Extreme sports is something I’ve casually followed since the first X-Games in 1995. While these extreme sports were exciting and new to me it wasn’t until 1999 with the release of the first Tony Hawk’s Pro Skater that I got a good taste of what skateboarding had to offer. While that game was good, it’s sequel, Tony Hawk’s Pro Skater 2, was just a little bit better. Plus, the inclusion of Spider-Man didn’t hurt any (Spider-Man is an amazing skateboarder). I kept up fairly well with the Tony Hawk games up to Underground, and kept tabs on following games, though I didn’t really play any of them. So when it was announced that there would be an HD remix of the old Pro Skater series, I was intrigued. Would it live up to my memories of playing the originals, or would it be a cheap knockoff made to cash in on a retired skater’s name?
Starting up the game, there’s no attract mode or anything like that, it’s just the logo and “Press Start”. The menu is real basic, you have your single player, Xbox Live (online multiplayer), leaderboards, achievements, help & options, and exit game. Leaderboards is the list of high scores on certain levels sorted by either friends, so you can talk trash to them about how good your score is, or global, so that you can see where you rank among the best in the world. Achievements, help & options and exit game I think are self explanatory, so I’ll be moving onto the meat of this game.
Single Player is made up of several game modes, the main ones upon purchase being career, single session, and free skate, with other modes being unlocked through career mode. If you’re unfamiliar with the old Pro Skater series, career mode is where you’re given a list of tasks to do in each stage. Not all the tasks need to be met, but a number of them must be done to unlock the next level. This is almost exactly the same as it was in the first 2 Pro Skater games, which is where the levels in Pro Skater HD come from. And just like the original games, the further you get, the more difficult the tasks become. Single Session is a mode where you can try to high score on levels without worrying about the other objectives like in career mode, and free skate is basically your practice/relax mode where you can just skate.
The Xbox Live option in the menu is where you can get your multiplayer fix, because sadly there’s no local multiplayer in this game. In this mode you have the option to do a quick match with some random player who’s online, join a match that someone may have started, or create a match, which puts you as the host of a game session where you can play with random people or play with your friends. Within create a match, you can make it a private or public game. The game modes available are Trick Attack; where you win by having the highest score out of the players playing, Graffiti; where you land tricks are parts of the environment to tag them as yours, the higher scoring the trick, the better odds you keep your tag, Free Skate; just an online practice session with friends or randoms, and Big Head Elimination; where your character’s head will get bigger and bigger as other players land tricks, the more tricks landed the more chances your head doesn’t pop like a balloon.

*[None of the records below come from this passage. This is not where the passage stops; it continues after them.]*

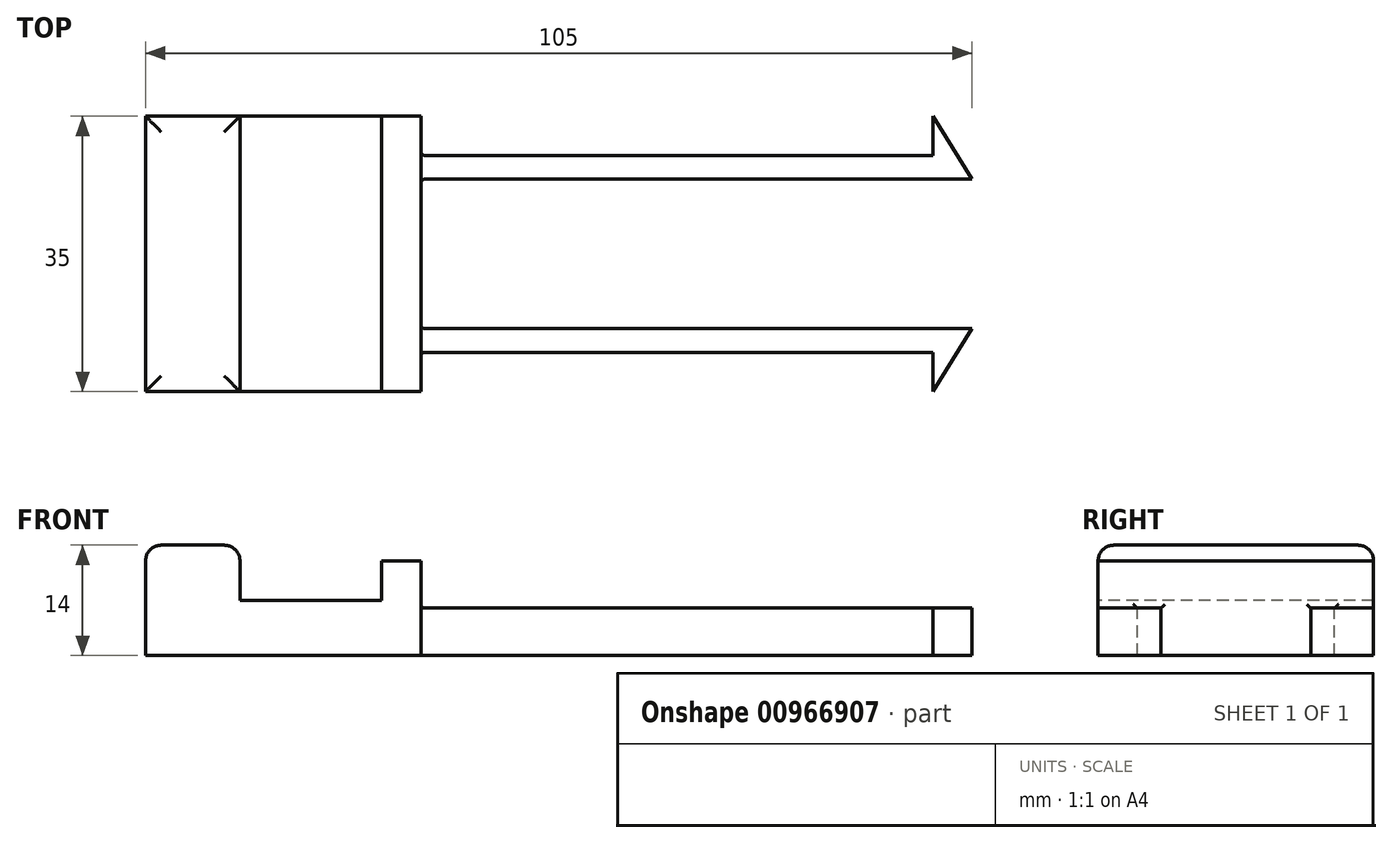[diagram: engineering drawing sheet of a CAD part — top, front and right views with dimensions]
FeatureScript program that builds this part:
annotation { "Feature Type Name" : "Feature", "Feature Type Description" : "" }
export const myFeature = defineFeature(function(context is Context, id is Id, definition is map)
    precondition{}
    {
        {
            var Q0;
            Q0=qCreatedBy(makeId("Top.planeOp"),FACE);
            var sketch = newSketch(context, id + "F0", { "sketchPlane" : qUnion([Q0])});
            skLineSegment(sketch, "E0.bottom", {"start": v(52.5, -17.5) * mm, "end": v(-52.5, -17.5) * mm});
            skLineSegment(sketch, "E0.top", {"start": v(52.5, 17.5) * mm, "end": v(-52.5, 17.5) * mm});
            skLineSegment(sketch, "E0.left", {"start": v(52.5, -17.5) * mm, "end": v(52.5, 17.5) * mm});
            skLineSegment(sketch, "E0.right", {"start": v(-52.5, -17.5) * mm, "end": v(-52.5, 17.5) * mm});
            skPoint(sketch, "E0.middle", {"position": v(0, 0) * mm});
            skSolve(sketch);
        }
        {
            var Q0;
            Q0 = qSketchRegion(id + "F0", true);
            extrude(context, id + "F1", {"entities" : qUnion([Q0]), "depth" : 7 * mm, "offsetDistance" : 25 * mm});
        }
        {
            var Q0;
            Q0=makeQuery(id+"F1.opExtrude","CAP_FACE",FACE,{"disambiguationData":[OSD([sQuery(id+"F0.wireOp",EDGE,"E0.bottom"),sQuery(id+"F0.wireOp",EDGE,"E0.top"),sQuery(id+"F0.wireOp",EDGE,"E0.left"),sQuery(id+"F0.wireOp",EDGE,"E0.right")])],"isStart":false});
            var sketch = newSketch(context, id + "F2", { "sketchPlane" : qUnion([Q0])});
            skLineSegment(sketch, "E1", {"start": v(-17.5, 17.5) * mm, "end": v(-17.5, -17.5) * mm});
            skLineSegment(sketch, "E2", {"start": v(-17.5, 9.5) * mm, "end": v(52.5, 9.5) * mm});
            skLineSegment(sketch, "E3", {"start": v(-17.5, -9.5) * mm, "end": v(52.5, -9.5) * mm});
            skSolve(sketch);
        }
        {
            var Q0;
            Q0 = qSketchRegion(id + "F2", true);
            var Q1;
            {var subQ0=sQuery(id+"F2.wireOp",EDGE,"E2");Q1=makeQuery(id+"F2.imprint","IMPRINT",FACE,{"disambiguationData":[TD([[makeQuery(id+"F2.imprint","IMPRINT",EDGE,{"derivedFrom":subQ0}),-1.0]])]});}
            extrude(context, id + "F3", {"entities" : qUnion([Q0, Q1]), "operationType" : NewBodyOperationType.REMOVE, "endBound" : BoundingType.THROUGH_ALL, "oppositeDirection" : true, "depth" : 25 * mm, "offsetDistance" : 25 * mm});
        }
        {
            var Q0;
            Q0=makeQuery(id+"F1.opExtrude","CAP_FACE",FACE,{"disambiguationData":[OSD([sQuery(id+"F0.wireOp",EDGE,"E0.bottom"),sQuery(id+"F0.wireOp",EDGE,"E0.top"),sQuery(id+"F0.wireOp",EDGE,"E0.left"),sQuery(id+"F0.wireOp",EDGE,"E0.right")])],"isStart":false});
            var sketch = newSketch(context, id + "F4", { "sketchPlane" : qUnion([Q0])});
            skLineSegment(sketch, "E4", {"start": v(47.5, 17.5) * mm, "end": v(47.5, -17.5) * mm, "construction": true});
            skLineSegment(sketch, "E5", {"start": v(47.5, 17.5) * mm, "end": v(52.5, 9.5) * mm});
            skSolve(sketch);
        }
        {
            var Q0;
            Q0 = qSketchRegion(id + "F4", true);
            var Q1;
            {var subQ0=sQuery(id+"F4.wireOp",EDGE,"E5");Q1=makeQuery(id+"F4.imprint","IMPRINT",FACE,{"disambiguationData":[TD([[makeQuery(id+"F4.imprint","IMPRINT",EDGE,{"derivedFrom":subQ0}),1.0]])]});}
            extrude(context, id + "F5", {"entities" : qUnion([Q0, Q1]), "operationType" : NewBodyOperationType.REMOVE, "endBound" : BoundingType.THROUGH_ALL, "oppositeDirection" : true, "depth" : 25 * mm, "offsetDistance" : 25 * mm});
        }
        {
            var Q0;
            Q0=makeQuery(id+"F1.opExtrude","CAP_FACE",FACE,{"disambiguationData":[OSD([sQuery(id+"F0.wireOp",EDGE,"E0.bottom"),sQuery(id+"F0.wireOp",EDGE,"E0.top"),sQuery(id+"F0.wireOp",EDGE,"E0.left"),sQuery(id+"F0.wireOp",EDGE,"E0.right")])],"isStart":false});
            var sketch = newSketch(context, id + "F6", { "sketchPlane" : qUnion([Q0])});
            skLineSegment(sketch, "E6", {"start": v(47.5, -9.5) * mm, "end": v(47.5, -17.5) * mm});
            skLineSegment(sketch, "E7", {"start": v(47.5, -17.5) * mm, "end": v(52.5, -9.5) * mm});
            skSolve(sketch);
        }
        {
            var Q0;
            Q0 = qSketchRegion(id + "F6", true);
            var Q1;
            {var subQ0=sQuery(id+"F6.wireOp",EDGE,"E7");Q1=makeQuery(id+"F6.imprint","IMPRINT",FACE,{"disambiguationData":[TD([[makeQuery(id+"F6.imprint","IMPRINT",EDGE,{"derivedFrom":subQ0}),-1.0]])]});}
            extrude(context, id + "F7", {"entities" : qUnion([Q0, Q1]), "operationType" : NewBodyOperationType.REMOVE, "endBound" : BoundingType.THROUGH_ALL, "oppositeDirection" : true, "depth" : 25 * mm, "offsetDistance" : 25 * mm});
        }
        {
            var Q0;
            Q0=makeQuery(id+"F1.opExtrude","CAP_FACE",FACE,{"disambiguationData":[OSD([sQuery(id+"F0.wireOp",EDGE,"E0.bottom"),sQuery(id+"F0.wireOp",EDGE,"E0.top"),sQuery(id+"F0.wireOp",EDGE,"E0.left"),sQuery(id+"F0.wireOp",EDGE,"E0.right")])],"isStart":false});
            var sketch = newSketch(context, id + "F8", { "sketchPlane" : qUnion([Q0])});
            skLineSegment(sketch, "E8", {"start": v(-17.5, 17.5) * mm, "end": v(-17.5, -17.5) * mm, "construction": true});
            skLineSegment(sketch, "E9.bottom", {"start": v(-17.5, 17.5) * mm, "end": v(47.5, 17.5) * mm});
            skLineSegment(sketch, "E9.top", {"start": v(-17.5, 12.5) * mm, "end": v(47.5, 12.5) * mm});
            skLineSegment(sketch, "E9.left", {"start": v(-17.5, 17.5) * mm, "end": v(-17.5, 12.5) * mm});
            skLineSegment(sketch, "E9.right", {"start": v(47.5, 17.5) * mm, "end": v(47.5, 12.5) * mm});
            skSolve(sketch);
        }
        {
            var Q0;
            Q0 = qSketchRegion(id + "F8", true);
            extrude(context, id + "F9", {"entities" : qUnion([Q0]), "operationType" : NewBodyOperationType.REMOVE, "endBound" : BoundingType.THROUGH_ALL, "oppositeDirection" : true, "depth" : 25 * mm, "offsetDistance" : 25 * mm});
        }
        {
            var Q0;
            Q0=makeQuery(id+"F1.opExtrude","CAP_FACE",FACE,{"disambiguationData":[OSD([sQuery(id+"F0.wireOp",EDGE,"E0.bottom"),sQuery(id+"F0.wireOp",EDGE,"E0.top"),sQuery(id+"F0.wireOp",EDGE,"E0.left"),sQuery(id+"F0.wireOp",EDGE,"E0.right")])],"isStart":false});
            var sketch = newSketch(context, id + "F10", { "sketchPlane" : qUnion([Q0])});
            skLineSegment(sketch, "E10", {"start": v(-17.5, 17.5) * mm, "end": v(-17.5, -17.5) * mm, "construction": true});
            skLineSegment(sketch, "E11.bottom", {"start": v(-17.5, -17.5) * mm, "end": v(47.5, -17.5) * mm});
            skLineSegment(sketch, "E11.top", {"start": v(-17.5, -12.5) * mm, "end": v(47.5, -12.5) * mm});
            skLineSegment(sketch, "E11.left", {"start": v(-17.5, -17.5) * mm, "end": v(-17.5, -12.5) * mm});
            skLineSegment(sketch, "E11.right", {"start": v(47.5, -17.5) * mm, "end": v(47.5, -12.5) * mm});
            skSolve(sketch);
        }
        {
            var Q0;
            Q0 = qSketchRegion(id + "F10", true);
            extrude(context, id + "F11", {"entities" : qUnion([Q0]), "operationType" : NewBodyOperationType.REMOVE, "endBound" : BoundingType.THROUGH_ALL, "oppositeDirection" : true, "depth" : 25 * mm, "offsetDistance" : 25 * mm});
        }
        {
            var Q0;
            Q0=makeQuery(id+"F1.opExtrude","CAP_FACE",FACE,{"disambiguationData":[OSD([sQuery(id+"F0.wireOp",EDGE,"E0.bottom"),sQuery(id+"F0.wireOp",EDGE,"E0.top"),sQuery(id+"F0.wireOp",EDGE,"E0.left"),sQuery(id+"F0.wireOp",EDGE,"E0.right")])],"isStart":false});
            var sketch = newSketch(context, id + "F12", { "sketchPlane" : qUnion([Q0])});
            skPoint(sketch, "E12", {"position": v(-22.5, 17.5) * mm});
            skLineSegment(sketch, "E13.bottom", {"start": v(-22.5, 17.5) * mm, "end": v(-17.5, 17.5) * mm});
            skLineSegment(sketch, "E13.top", {"start": v(-22.5, -17.5) * mm, "end": v(-17.5, -17.5) * mm});
            skLineSegment(sketch, "E13.left", {"start": v(-22.5, 17.5) * mm, "end": v(-22.5, -17.5) * mm});
            skLineSegment(sketch, "E13.right", {"start": v(-17.5, 17.5) * mm, "end": v(-17.5, -17.5) * mm});
            skSolve(sketch);
        }
        {
            var Q0;
            Q0 = qSketchRegion(id + "F12", true);
            extrude(context, id + "F13", {"entities" : qUnion([Q0]), "operationType" : NewBodyOperationType.ADD, "depth" : 5 * mm, "offsetDistance" : 25 * mm});
        }
        {
            var Q0;
            {var subQ0=sQuery(id+"F0.wireOp",EDGE,"E0.top");var subQ1=sQuery(id+"F0.wireOp",EDGE,"E0.right");var subQ2=sQuery(id+"F0.wireOp",EDGE,"E0.bottom");Q0=makeQuery(id+"F13.boolean.opBoolean","SPLIT",FACE,{"disambiguationData":[TD([makeQuery(id+"F1.opExtrude","SWEPT_FACE",FACE,{"disambiguationData":[OSD([subQ2])]})])],"derivedFrom":makeQuery(id+"F1.opExtrude","CAP_FACE",FACE,{"disambiguationData":[OSD([subQ2,subQ0,sQuery(id+"F0.wireOp",EDGE,"E0.left"),subQ1])],"isStart":false})});}
            var sketch = newSketch(context, id + "F14", { "sketchPlane" : qUnion([Q0])});
            skLineSegment(sketch, "E14.bottom", {"start": v(-52.5, 17.5) * mm, "end": v(-40.5, 17.5) * mm});
            skLineSegment(sketch, "E14.top", {"start": v(-52.5, -17.5) * mm, "end": v(-40.5, -17.5) * mm});
            skLineSegment(sketch, "E14.left", {"start": v(-52.5, 17.5) * mm, "end": v(-52.5, -17.5) * mm});
            skLineSegment(sketch, "E14.right", {"start": v(-40.5, 17.5) * mm, "end": v(-40.5, -17.5) * mm});
            skSolve(sketch);
        }
        {
            var Q0;
            Q0 = qSketchRegion(id + "F14", true);
            extrude(context, id + "F15", {"entities" : qUnion([Q0]), "operationType" : NewBodyOperationType.ADD, "depth" : 7 * mm, "offsetDistance" : 25 * mm});
        }
        {
            var Q0;
            Q0=makeQuery(id+"F15.opExtrude","CAP_EDGE",EDGE,{"disambiguationData":[OSD([sQuery(id+"F14.wireOp",EDGE,"E14.right")])],"isStart":false});
            var Q1;
            Q1=makeQuery(id+"F15.opExtrude","CAP_EDGE",EDGE,{"disambiguationData":[OSD([sQuery(id+"F14.wireOp",EDGE,"E14.bottom")])],"isStart":false});
            var Q2;
            Q2=makeQuery(id+"F15.opExtrude","CAP_EDGE",EDGE,{"disambiguationData":[OSD([sQuery(id+"F14.wireOp",EDGE,"E14.top")])],"isStart":false});
            var Q3;
            Q3=makeQuery(id+"F15.opExtrude","CAP_EDGE",EDGE,{"disambiguationData":[OSD([sQuery(id+"F14.wireOp",EDGE,"E14.left")])],"isStart":false});
            fillet(context, id + "F16", {"entities" : qUnion([Q0, Q1, Q2, Q3]), "radius" : 2 * mm, "tangentPropagation" : true, "allowEdgeOverflow" : false});
        }
        {
            var Q0;
            Q0=makeQuery(id+"F13.boolean.opBoolean","SPLIT",FACE,{"disambiguationData":[TD([makeQuery(id+"F3.boolean.opBoolean","COPY",FACE,{"derivedFrom":makeQuery(id+"F3.opExtrude","SWEPT_FACE",FACE,{"disambiguationData":[OSD([sQuery(id+"F2.wireOp",EDGE,"E3")])]})})])],"derivedFrom":makeQuery(id+"F1.opExtrude","CAP_FACE",FACE,{"disambiguationData":[OSD([sQuery(id+"F0.wireOp",EDGE,"E0.bottom"),sQuery(id+"F0.wireOp",EDGE,"E0.top"),sQuery(id+"F0.wireOp",EDGE,"E0.left"),sQuery(id+"F0.wireOp",EDGE,"E0.right")])],"isStart":false})});
            var Q1;
            Q1=makeQuery(id+"F13.boolean.opBoolean","SPLIT",FACE,{"disambiguationData":[TD([makeQuery(id+"F3.boolean.opBoolean","COPY",FACE,{"derivedFrom":makeQuery(id+"F3.opExtrude","SWEPT_FACE",FACE,{"disambiguationData":[OSD([sQuery(id+"F2.wireOp",EDGE,"E2")])]})})])],"derivedFrom":makeQuery(id+"F1.opExtrude","CAP_FACE",FACE,{"disambiguationData":[OSD([sQuery(id+"F0.wireOp",EDGE,"E0.bottom"),sQuery(id+"F0.wireOp",EDGE,"E0.top"),sQuery(id+"F0.wireOp",EDGE,"E0.left"),sQuery(id+"F0.wireOp",EDGE,"E0.right")])],"isStart":false})});
            extrude(context, id + "F17", {"entities" : qUnion([Q0, Q1]), "operationType" : NewBodyOperationType.REMOVE, "oppositeDirection" : true, "depth" : 1 * mm, "offsetDistance" : 25 * mm});
        }
        {
            var Q0;
            Q0=makeQuery(id+"F11.boolean.opBoolean","COPY",EDGE,{"derivedFrom":makeQuery(id+"F11.opExtrude","SWEPT_EDGE",EDGE,{"disambiguationData":[OSD([sQuery(id+"F10.wireOp",EDGE,"E11.top"),sQuery(id+"F10.wireOp",EDGE,"E11.left")])]})});
            var Q1;
            {var subQ0=sQuery(id+"F12.wireOp",EDGE,"E13.right");Q1=makeQuery(id+"F17.boolean.opBoolean","COPY",EDGE,{"derivedFrom":makeQuery(id+"F17.opExtrude","CAP_EDGE",EDGE,{"disambiguationData":[OSD([subQ0]),TDD([makeQuery(id+"F13.boolean.opBoolean","SPLIT",EDGE,{"disambiguationData":[TD([makeQuery(id+"F3.boolean.opBoolean","COPY",FACE,{"derivedFrom":makeQuery(id+"F3.opExtrude","SWEPT_FACE",FACE,{"disambiguationData":[OSD([sQuery(id+"F2.wireOp",EDGE,"E3")])]})})])],"derivedFrom":makeQuery(id+"F13.opExtrude","CAP_EDGE",EDGE,{"disambiguationData":[OSD([subQ0])],"isStart":true})})])],"isStart":false})});}
            var Q2;
            Q2=makeQuery(id+"F3.boolean.opBoolean","COPY",EDGE,{"derivedFrom":makeQuery(id+"F3.opExtrude","SWEPT_EDGE",EDGE,{"disambiguationData":[OSD([sQuery(id+"F2.wireOp",EDGE,"E1"),sQuery(id+"F2.wireOp",EDGE,"E2")])]})});
            var Q3;
            {var subQ0=sQuery(id+"F12.wireOp",EDGE,"E13.right");Q3=makeQuery(id+"F17.boolean.opBoolean","COPY",EDGE,{"derivedFrom":makeQuery(id+"F17.opExtrude","CAP_EDGE",EDGE,{"disambiguationData":[OSD([subQ0]),TDD([makeQuery(id+"F13.boolean.opBoolean","SPLIT",EDGE,{"disambiguationData":[TD([makeQuery(id+"F3.boolean.opBoolean","COPY",FACE,{"derivedFrom":makeQuery(id+"F3.opExtrude","SWEPT_FACE",FACE,{"disambiguationData":[OSD([sQuery(id+"F2.wireOp",EDGE,"E2")])]})})])],"derivedFrom":makeQuery(id+"F13.opExtrude","CAP_EDGE",EDGE,{"disambiguationData":[OSD([subQ0])],"isStart":true})})])],"isStart":false})});}
            var Q4;
            Q4=makeQuery(id+"F3.boolean.opBoolean","COPY",EDGE,{"derivedFrom":makeQuery(id+"F3.opExtrude","SWEPT_EDGE",EDGE,{"disambiguationData":[OSD([sQuery(id+"F2.wireOp",EDGE,"E1"),sQuery(id+"F2.wireOp",EDGE,"E3")])]})});
            var Q5;
            Q5=makeQuery(id+"F9.boolean.opBoolean","COPY",EDGE,{"derivedFrom":makeQuery(id+"F9.opExtrude","SWEPT_EDGE",EDGE,{"disambiguationData":[OSD([sQuery(id+"F8.wireOp",EDGE,"E9.top"),sQuery(id+"F8.wireOp",EDGE,"E9.left")])]})});
            fillet(context, id + "F18", {"entities" : qUnion([Q0, Q1, Q2, Q3, Q4, Q5]), "radius" : .5 * mm, "tangentPropagation" : true, "allowEdgeOverflow" : false});
        }
    });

The gameplay in this game is very similar to the old games, but it honestly isn’t better. There’s a few problems with the controls, mostly they’re not as tight as the original games were. Some tricks are harder to land, it’s harder to figure out how to land the trick correctly, and grinding in certain circumstances is a chore. That’s not to say that the controls are a deal breaker. As someone who’s had experience with the original games it takes time to adjust, but that doesn’t excuse some of the weirdness in the controls. Also, there are 4 returning characters from the original two Pro Skater games, with the rest either debuting in this game or returning from more recent games. There’s also possibly more characters to be add through DLC, and through unlocking in career mode. Also a big plus, you can use your Xbox 360 avatar as a skater, totally customizable attributes, too.

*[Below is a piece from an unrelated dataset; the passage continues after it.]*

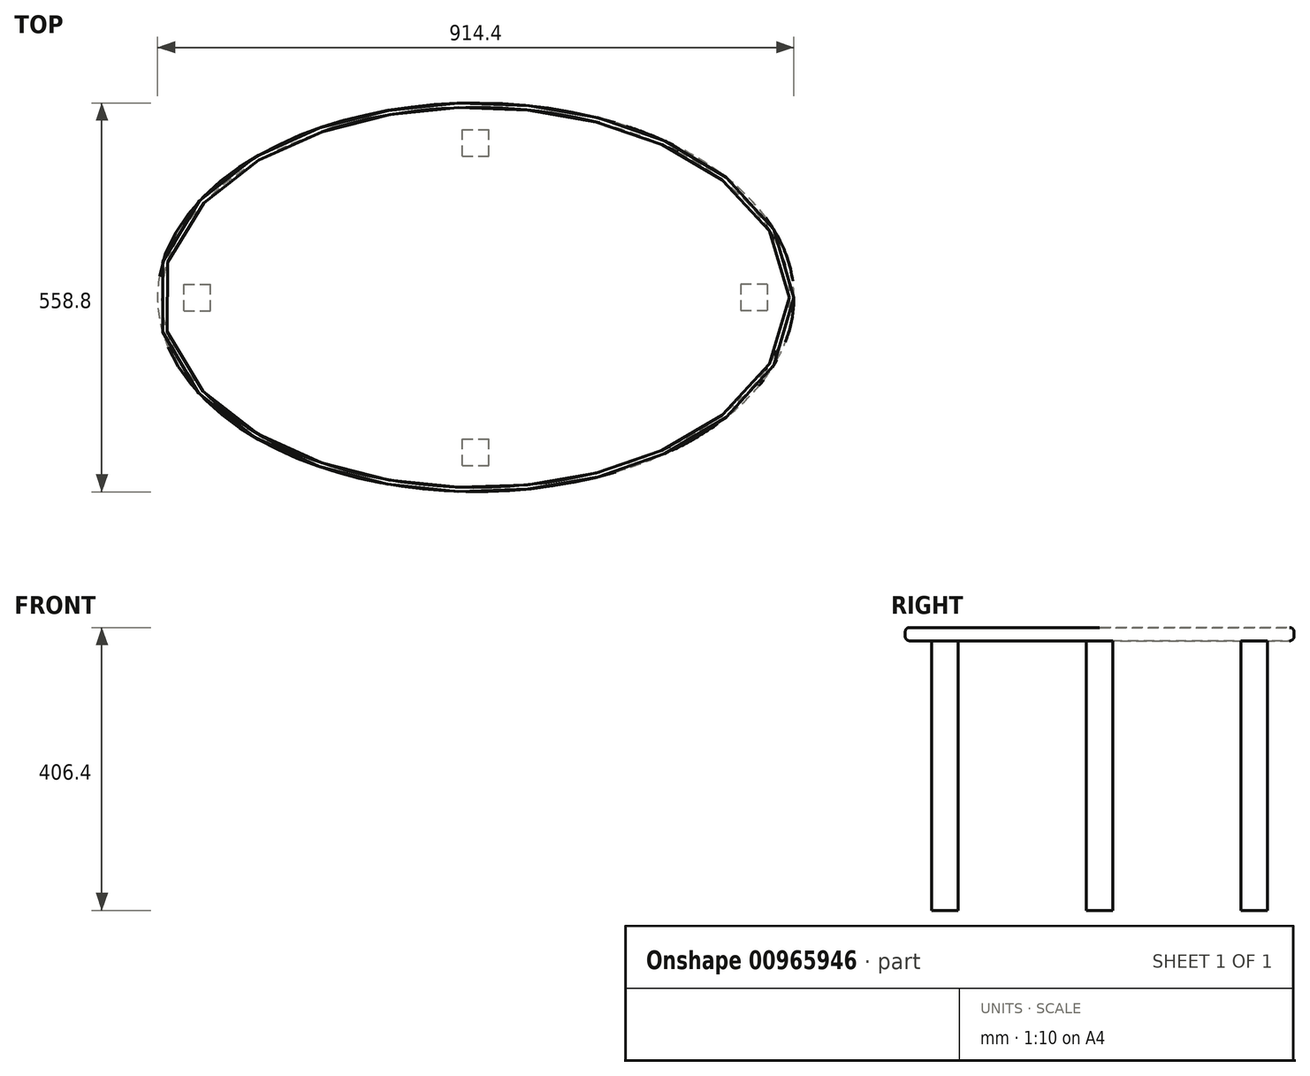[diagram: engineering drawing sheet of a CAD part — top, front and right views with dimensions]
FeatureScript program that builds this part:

The sound in this game is what you’d expect for a skateboarding game. The soundtrack is a mixture of tracks from the first two Pro Skater games, without anyway to customize the playing order at all, so it all plays at random. With that being said, the nostalgia factor of the tracks wears out quickly, but some of the songs are classic and if you’re willing to deal with it, it’s not too bad.
Overall, Tony Hawk’s Pro Skater HD is a nice nostalgia trip. With DLC to possibly be introduced, in the form of more levels and more skaters, the fun and replay factor of this game could shoot up exponentially, but as it is now, it’s just a fun trip down memory lane.